1. Recognize that agriculture can play a critical role in reducing greenhouse gases.
2. Engage agricultural producers in their efforts to improve water quality.
3. Mitigate against the loss of strategic agricultural resources and stimulate the development of green infrastructure to support the local agricultural economy with any new transportation-related legislation.
4. Support proper implementation of the Farmland Protection Program and its full funding.
5. Protect and promote farm bill regional food system programs.
6. Reduce, even mitigate, the federal government’s role in farmland conversion.
7. Provide timely research to policymakers about impacts of current and projected land use trends on national food and energy security.
8. Create a Farmer Corps to stimulate green jobs in the agricultural economy and encourage a new generation to enter agriculture.
9. Support local food in school cafeterias and provide access to it for low income consumers through Child Nutrition and WIC Reauthorization Acts.
As best I can tell, this is a "get the word out" campaign. A friend told me recently that Michael Pollan had spoken to someone who had spoken to President Obama directly about changing our food national food policy (I know that's, like, serious hearsay, but there it is). When asked if Obama had read Pollan's "Open Letter to the President," published in the New York Times Magazine last October, Obama replied he had, and in response to the question of whether he would do anything to change national food policies, Obama is said to have replied, "Show me the public support for it."
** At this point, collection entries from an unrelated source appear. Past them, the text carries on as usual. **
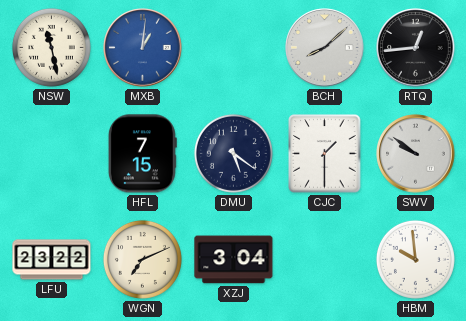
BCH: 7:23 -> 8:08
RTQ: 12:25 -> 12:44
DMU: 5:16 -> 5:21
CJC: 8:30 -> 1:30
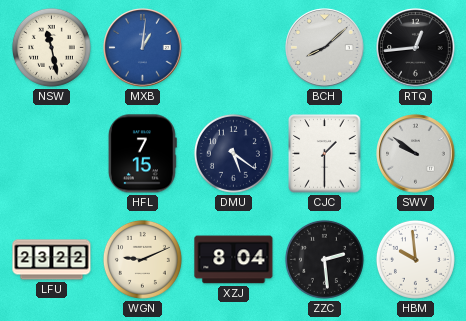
WGN: 7:11 -> 9:11
XZJ: 3:04 -> 8:04
ZZC: none -> 2:29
So here's a chance to show your public support and get your friends and family members who care about food (really, that should be everyone you know, 'cause, well, we all gotta eat) to spread the word. One way to do that is go here and tell President Obama what you think of reshaping food policy in this country. We need a critical mass of people who will take the time (really, it's not much time) to express their interest in revamping our broken food system; the more people who do it, the more likely it is President Obama will consider making the changes we as a country so desperately need.
Disclaimer: in my more cynical moods I question whether or not this kind of activism is really effective. On the other hand, it can't hurt.